— Task —
Because the copy must hold no pictures, return the data below with all of its words intact.

Collected data:

________________________

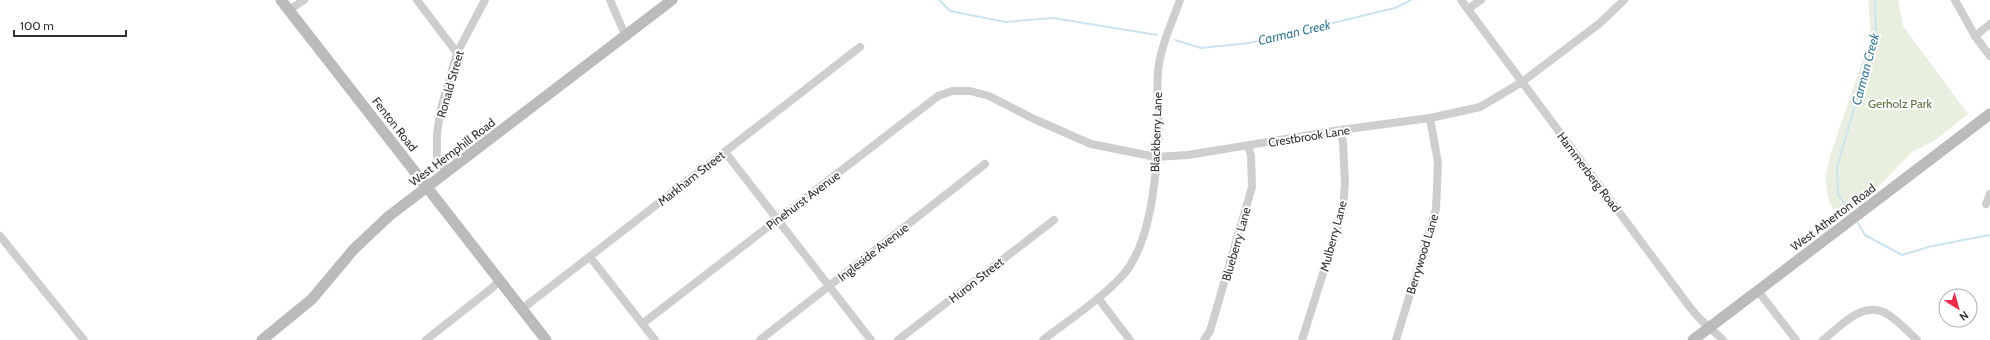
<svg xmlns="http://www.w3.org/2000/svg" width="1990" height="340" font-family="Cabin,sans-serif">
<rect width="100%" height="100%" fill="#fff"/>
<path fill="#e9efde" d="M1868,0H1898L1903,26L1968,114L1934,141L1912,152L1878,187L1839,216L1829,202L1825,179L1830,156L1871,36Z"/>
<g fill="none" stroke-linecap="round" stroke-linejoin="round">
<path stroke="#cae4ef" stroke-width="2" d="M939,0L950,11L1005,22L1053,18L1157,35
M1175,40L1201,48L1249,43L1395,8L1411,0
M1852,215L1838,194L1837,167L1876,34L1875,0
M1856,220L1865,235L1902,255L1932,246L1990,235"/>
<path stroke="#cecece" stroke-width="8" d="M417,0L457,53
M610,0L626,37
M1461,0L1689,306L1699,318L1723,340
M1955,0L1975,36L1990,56
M1468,9L1481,0
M289,10L304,0
M1975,36L1990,24
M725,152L871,340
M447,172L437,158V135L440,112L457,53L485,0
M1986,204L1990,194
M0,236L84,340
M590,257L655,340
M1758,291L1796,340
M1098,298L1130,340
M522,309L860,47
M642,324L938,96L952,91H970L989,96L1034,119L1091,144L1156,157L1188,155L1340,130L1430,118L1480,107L1522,82L1600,23L1624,0
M426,340L492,288L500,280
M760,340L985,164
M898,340L1054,220
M1043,340C1070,319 1100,300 1123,275C1150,244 1155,184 1158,145C1160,121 1156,96 1158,72C1160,47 1172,23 1180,0
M1204,340L1210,331L1252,187L1251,156L1248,145
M1302,340L1343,210L1345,183L1343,142L1340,130
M1396,340L1436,209L1438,163L1430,118
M1823,340C1840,327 1863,299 1887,314C1898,320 1908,332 1917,340"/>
<path stroke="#bbb" stroke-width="11" d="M281,0L546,340
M262,340L312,299L354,249L389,216L672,0
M1693,340L1990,114"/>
</g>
<g text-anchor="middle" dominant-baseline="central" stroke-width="4" stroke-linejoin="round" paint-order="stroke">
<g font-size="12" fill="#313131" stroke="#fff">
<text transform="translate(450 84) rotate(-74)">Ronald Street</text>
<text transform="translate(395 124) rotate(52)">Fenton Road</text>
<text transform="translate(1156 132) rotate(-88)">Blackberry Lane</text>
<text transform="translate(1309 136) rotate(-9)">Crestbrook Lane</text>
<text transform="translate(452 152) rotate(-37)">West Hemphill Road</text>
<text transform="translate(1589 172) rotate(53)">Hammerberg Road</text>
<text transform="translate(691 178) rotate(-38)">Markham Street</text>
<text transform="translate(803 200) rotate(-37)">Pinehurst Avenue</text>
<text transform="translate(1833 217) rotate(-37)">West Atherton Road</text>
<text transform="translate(1333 236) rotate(-75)">Mulberry Lane</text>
<text transform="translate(1236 244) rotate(-74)">Blueberry Lane</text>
<text transform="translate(873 252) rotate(-38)">Ingleside Avenue</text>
<text transform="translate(1422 254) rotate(-73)">Berrywood Lane</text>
<text transform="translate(976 280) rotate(-38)">Huron Street</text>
</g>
<g font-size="12" fill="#59713a" stroke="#fff">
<text x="1900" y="103">Gerholz Park</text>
</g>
<g font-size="13" font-style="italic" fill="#387d9b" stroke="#fff">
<text transform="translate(1294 32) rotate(-13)">Carman Creek</text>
<text transform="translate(1865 69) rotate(-75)">Carman Creek</text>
</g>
</g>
<g transform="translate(1958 308) rotate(143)"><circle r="19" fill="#ffffff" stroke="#adadad"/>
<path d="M0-3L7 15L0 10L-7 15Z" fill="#f3294a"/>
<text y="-6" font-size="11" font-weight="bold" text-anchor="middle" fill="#313131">N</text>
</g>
<path d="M14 30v6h112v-6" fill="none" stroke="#313131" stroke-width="2"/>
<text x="20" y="30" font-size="12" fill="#313131" stroke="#ffffff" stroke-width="3" paint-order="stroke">100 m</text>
</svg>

________________________

— Finished exercise —
<svg xmlns="http://www.w3.org/2000/svg" width="1990" height="340" font-family="Cabin,sans-serif">
<rect width="100%" height="100%" fill="#fff"/>
<path fill="#e9efde" d="M1868,0H1898L1903,26L1968,114L1934,141L1912,152L1878,187L1839,216L1829,202L1825,179L1830,156L1871,36Z"/>
<g fill="none" stroke-linecap="round" stroke-linejoin="round">
<path stroke="#cae4ef" stroke-width="2" d="M939,0L950,11L1005,22L1053,18L1157,35
M1175,40L1201,48L1249,43L1395,8L1411,0
M1852,215L1838,194L1837,167L1876,34L1875,0
M1856,220L1865,235L1902,255L1932,246L1990,235"/>
<path stroke="#cecece" stroke-width="8" d="M417,0L457,53
M610,0L626,37
M1461,0L1689,306L1699,318L1723,340
M1955,0L1975,36L1990,56
M1468,9L1481,0
M289,10L304,0
M1975,36L1990,24
M725,152L871,340
M447,172L437,158V135L440,112L457,53L485,0
M1986,204L1990,194
M0,236L84,340
M590,257L655,340
M1758,291L1796,340
M1098,298L1130,340
M522,309L860,47
M642,324L938,96L952,91H970L989,96L1034,119L1091,144L1156,157L1188,155L1340,130L1430,118L1480,107L1522,82L1600,23L1624,0
M426,340L492,288L500,280
M760,340L985,164
M898,340L1054,220
M1043,340C1070,319 1100,300 1123,275C1150,244 1155,184 1158,145C1160,121 1156,96 1158,72C1160,47 1172,23 1180,0
M1204,340L1210,331L1252,187L1251,156L1248,145
M1302,340L1343,210L1345,183L1343,142L1340,130
M1396,340L1436,209L1438,163L1430,118
M1823,340C1840,327 1863,299 1887,314C1898,320 1908,332 1917,340"/>
<path stroke="#bbb" stroke-width="11" d="M281,0L546,340
M262,340L312,299L354,249L389,216L672,0
M1693,340L1990,114"/>
</g>
<g text-anchor="middle" dominant-baseline="central" stroke-width="4" stroke-linejoin="round" paint-order="stroke">
<g font-size="12" fill="#313131" stroke="#fff">
<text transform="translate(450 84) rotate(-74)">Ronald Street</text>
<text transform="translate(395 124) rotate(52)">Fenton Road</text>
<text transform="translate(1156 132) rotate(-88)">Blackberry Lane</text>
<text transform="translate(1309 136) rotate(-9)">Crestbrook Lane</text>
<text transform="translate(452 152) rotate(-37)">West Hemphill Road</text>
<text transform="translate(1589 172) rotate(53)">Hammerberg Road</text>
<text transform="translate(691 178) rotate(-38)">Markham Street</text>
<text transform="translate(803 200) rotate(-37)">Pinehurst Avenue</text>
<text transform="translate(1833 217) rotate(-37)">West Atherton Road</text>
<text transform="translate(1333 236) rotate(-75)">Mulberry Lane</text>
<text transform="translate(1236 244) rotate(-74)">Blueberry Lane</text>
<text transform="translate(873 252) rotate(-38)">Ingleside Avenue</text>
<text transform="translate(1422 254) rotate(-73)">Berrywood Lane</text>
<text transform="translate(976 280) rotate(-38)">Huron Street</text>
</g>
<g font-size="12" fill="#59713a" stroke="#fff">
<text x="1900" y="103">Gerholz Park</text>
</g>
<g font-size="13" font-style="italic" fill="#387d9b" stroke="#fff">
<text transform="translate(1294 32) rotate(-13)">Carman Creek</text>
<text transform="translate(1865 69) rotate(-75)">Carman Creek</text>
</g>
</g>
<g transform="translate(1958 308) rotate(143)"><circle r="19" fill="#ffffff" stroke="#adadad"/>
<path d="M0-3L7 15L0 10L-7 15Z" fill="#f3294a"/>
<text y="-6" font-size="11" font-weight="bold" text-anchor="middle" fill="#313131">N</text>
</g>
<path d="M14 30v6h112v-6" fill="none" stroke="#313131" stroke-width="2"/>
<text x="20" y="30" font-size="12" fill="#313131" stroke="#ffffff" stroke-width="3" paint-order="stroke">100 m</text>
</svg>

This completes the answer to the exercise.